相続税調査 課税価格1億円未満の調査件数が増加傾向に

2020/10/20

 最近、課税価格1億円未満のクラスに対する相続税の税務調査が増えていることが分かった。

 平成30事務年度の資産税事務処理状況表(平成30年7月1日~令和元年6月30日)によると、全国の相続税の調査件数は1万2463件で、前年度と比べて0.9%減少している。しかし、全体としては減少しているものの、課税価格1億円未満クラスに対する調査は2738件と前年度から8.1%の増加。特に、5千万円未満クラスでは233件と件数は少ないが、前年度と比べて17.7%も増加している。

 これにともない、見つかった申告漏れの金額(増差課税価格)も増えており、1億円未満クラスでは約936億円と前年度から26%の増加。5千万円未満クラスでは、約67億円と金額そのものは少ないが、前年度と比べると61.8%と大幅に増加している。

 税務調査の日数についても、1億円未満クラスは1年間で2万9241日と前年度から11.7%増えており、5千万円未満クラスは2368日で2 5 . 6 %の増加となった。

 見つかった申告漏れ(増差課税価格)を調査日1日当たりの金額で見ると、1億円未満クラスは約320万円。1億円以上(約219万円)、3億円以上(約144万円)、5億円以上(約173万円)、7億円以上(約170万円)と比べると、見つかった申告漏れの調査日1日当たりの金額としては、1億円未満のクラスが最も高くなっている。つまり、課税価格1億円未満は、ある意味、税務当局にとって調査効率の良いクラスになっているというわけだ。

 また、納税者が意図的に財産を隠すなどして重加算税が課税されたケースを見ても、1億円未満のクラスは前年度から39.1%と大きく増加し、509件に上っている。

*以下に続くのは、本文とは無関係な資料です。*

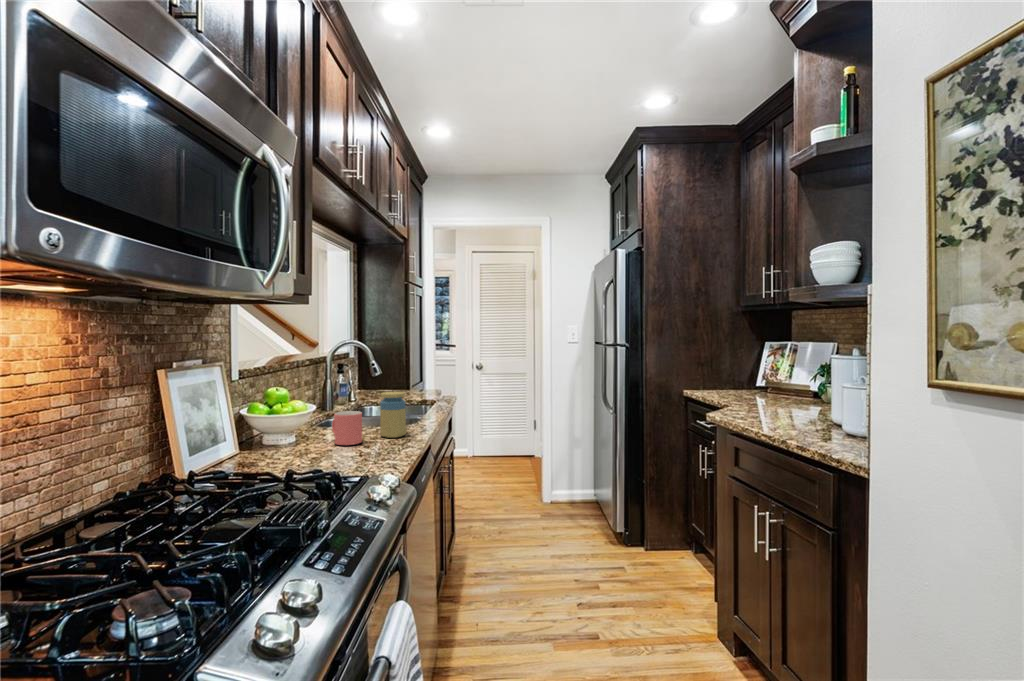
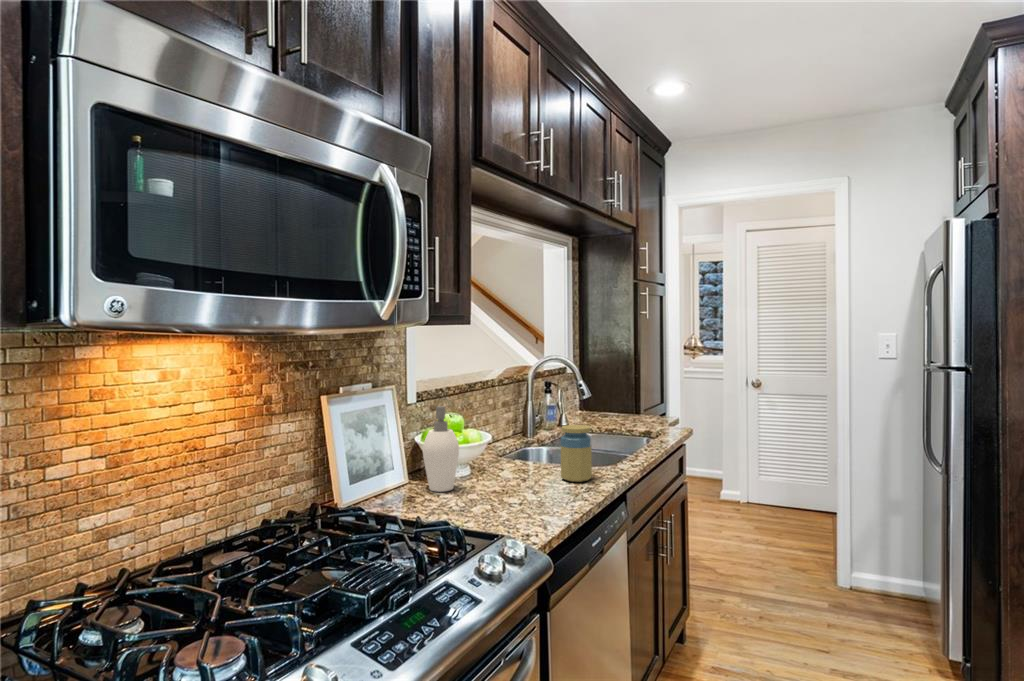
soap dispenser: none [259,378,300,456] -> present [423,406,459,492]
mug: present [332,411,362,445] -> none [505,446,536,486]

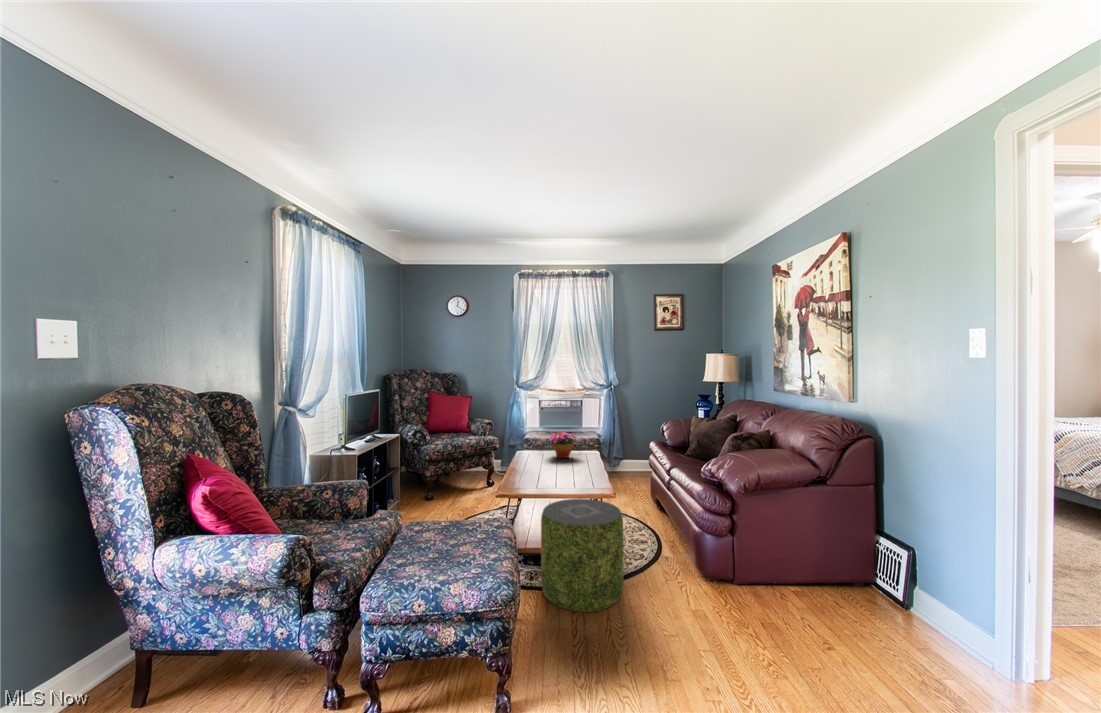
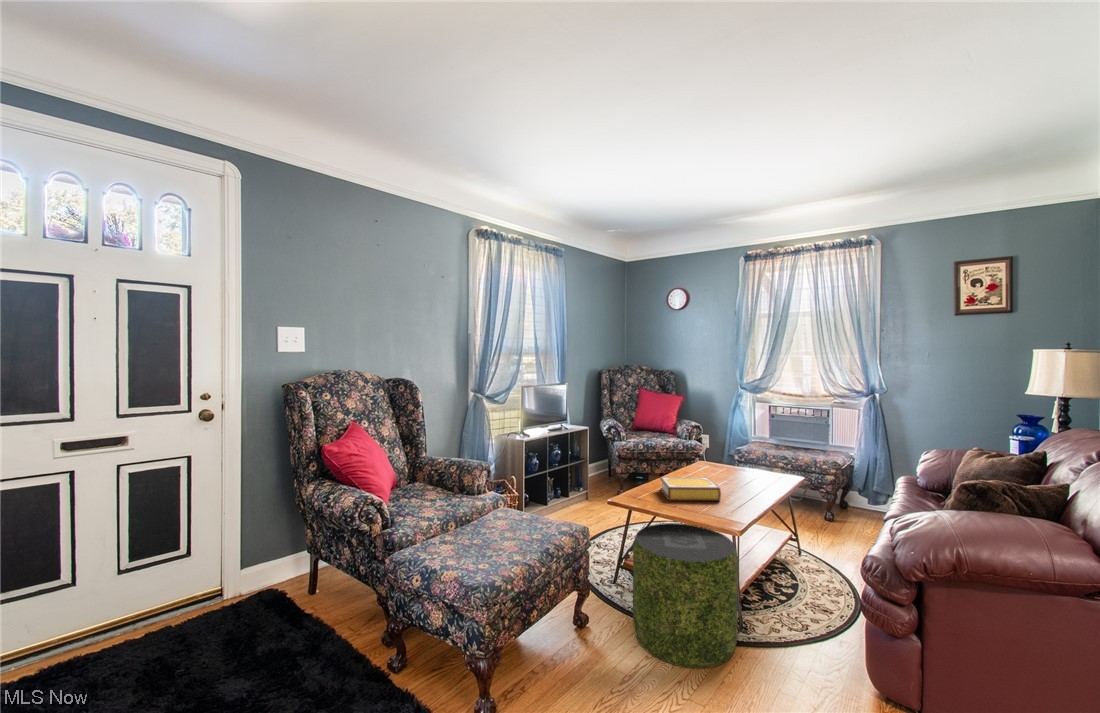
flower arrangement: present [548,432,578,458] -> none [722,446,772,479]
book: none [521,461,574,484] -> present [660,477,721,501]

 相続税の基礎控除引下げにともなう課税対象者のすそ野の広がりを受けて、税務当局でも税務調査の対象を広げている――そんな姿勢が今回のデータから垣間見ることができる。

 一方、相続財産をめぐる争いというと、資産家の問題と思われがちだが、司法統計年報によると、遺産分割事件で争っている金額の割合としては5000万円以下が全体の76.3%を占めている。このように遺産の多い少ないに関係なく、相続人が複数いれば、どんな家庭でも争いが起きる可能性があるだけに、相続税調査で指摘されないように適正な申告を行うのはもちろんのこと、相続を『争族』にさせない事前対策を打っておくことも重要といえる。